Margo est, ou plutôt était, une étudiante en lettres. Plutôt brillante et discrète. Sa relation de quelques semaines avec son professeur de littérature, Mark, scelle son destin de la plus inattendue des façons : Margo tombe enceinte et, malgré l’avis négatif de ses proches, décide de garder le bébé.
Pourtant, l’histoire de sa famille aurait pu lui donner un aperçu de sa vie à venir : sa mère a eu Margo d’une relation illégitime avec Jinx, un catcheur renommé et père d’une famille nombreuse. Toute sa vie durant, elle a cultivé son amour pour cet amant de passage, absent et distant pour sa fille Margo.
Mais la jeune femme assume son choix : elle aura son bébé, qu’importe les conséquences et les difficultés. Or, ces dernières sont nombreuses, celle de premier ordre étant financière : comment subvenir aux besoins (nombreux) d’un nourrisson ? La perspective d’être vendeuse dans un magasin ou en restauration donne à Margo des boutons ; s’enfermer toute la journée durant dans un bureau lui file la nausée…
Le hasard des échanges avec les uns et les autres (ou en tout cas les quelques fidèles qui lui restent malgré ses nouvelles responsabilités de maman) lui fait envisager la possibilité de vendre ses charmes de la plus originale des façons sur le site pour adultes « OnlyFans ». Si ses débuts sont balbutiants du fait de sa réserve naturelle à ne pas tomber dans la pornographie, Margo saisit rapidement les enjeux à maîtriser pour gagner rapidement de l’argent.

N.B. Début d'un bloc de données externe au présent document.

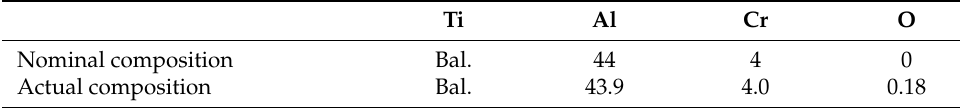
Figure 1. An as-built 44-4 alloy rod fabricated by EBM ( a ) and schematic drawings of the rod and the specimen configuration for tensile tests ( b ). Table 1. Chemical composition of the 44-4 alloy rods fabricated by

« Ce compte était-il une idée stupide ou devait-elle continuer ? Elle l’ignorait encore. » (p.110)
La machine se complique lorsque la mère de Margo, Mark et sa propre mère découvrent l’activité de Margo : c’est un tollé, et les uns et les autres en viennent à fomenter des démarches juridiques pour priver Margo de son bébé. Or, la jeune femme dissocie parfaitement ses deux rôles : elle est une maman prévenante, aimante et dévouée pour son enfant ; ce qu’elle poste sur OnlyFans est un pur rôle de composition, un fantasme incarné. Et donc loin de la réalité.

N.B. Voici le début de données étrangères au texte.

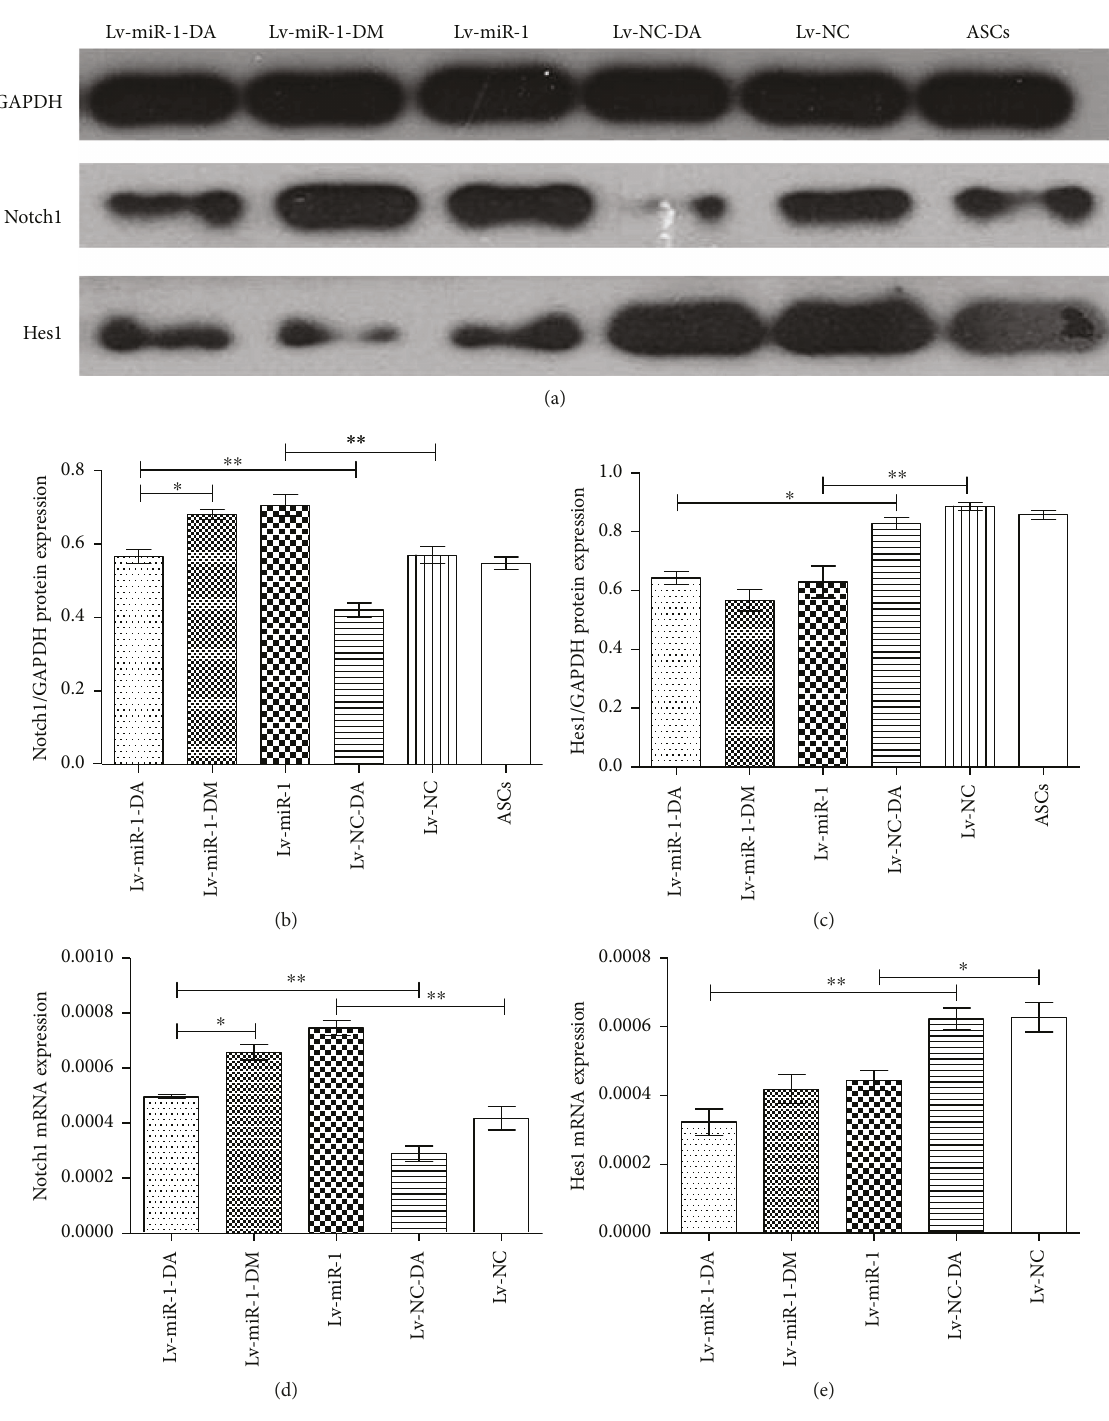
Figure 4: Notch1 and Hes1 protein and gene expression levels in miRNA-1-expressing ASCs after DAPT treatment. ASCs infected with miRNA-1-expressing lentivirus were treated for 7 days with DAPT (Lv-miR-1-DA) or DMSO (Lv-miR-1-DM) or untreated (Lv-miR-1). ASCs infected with control lentivirus were treated for 7 days with DAPT (Lv-NC-DA) or untreated (Lv-NC). Uninfected ASCs were used as negative control. (a) Western blot results of Notch1 and Hes1 protein expression. GAPDH was used as normalization control. (b and c) Quanti fi cation of the relative expression level of each protein compared with the control. ∗ and ∗∗ as determined by one-way ANOVA. (d and e) Notch1 and Hes1 mRNA levels compared with control. ∗ and ∗∗ as determined by one-way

Sauf que les frontières se brouillent tout du long du roman entre vérité et mensonge, réalité et illusion, et l’astuce narrative redoutable de Rufi Thorpe est de proposer un récit qui mélange les deux points de vue d’un seul personnage, Margo : tantôt le récit est assumé à la 3ème personne, dans une entreprise de distanciation évidente, tantôt Margo s’exprime à la 1ère personne, incarnant alors ses combats et ses choix. Sans pour autant (se) mentir ? Pas sûr…
« Il est vrai qu’écrire à la troisième personne m’aide beaucoup. Il est tellement plus facile d’avoir de la compassion pour la Margo de l’époque que d’essayer d’expliquer comment et pourquoi j’ai fait tout ça. » (p.19)
Ce roman insolite est à découvrir pour deux raisons : en premier lieu, cette inventivité narrative futée de l’alternance des points de vue, nous amenant à réfléchir à l’enjeu des perspectives de fiction selon la manière dont elles sont racontées ; en second lieu, Rufi Thorpe démontre que derrière le business du sexe se cachent parfois des femmes dans le besoin, pas forcément moralement condamnables, mais que la société tend à honnir au nom de la bienséance et de la bien-pensance, L’écrivaine démontre une humanité envers celles et ceux que l’on tend à mépriser.
« Et si Margo était secrètement pourrie à l’intérieur ? Et si elle ne se sentait pas mal d’être sur OnlyFans parce que c’était mal, mais parce qu’elle était si mauvaise qu’elle était désormais incapable de déceler tout ce qui n’allait pas avec ça ? » (p.221)
Un roman résolument littéraire et pleinement ancré dans les paradoxes de notre société.
« En revanche, elle était forte. Et déterminée. Si elle avait appris quelque chose, c’est que la force et la détermination n’étaient pas rien. » (p.312)
Margo a des problèmes d’argent, Rufi THORPE, traduit de l’anglais par Élisabeth Luc, éditions LE SOIR VENU, 2025, 407 pages, 22.95€.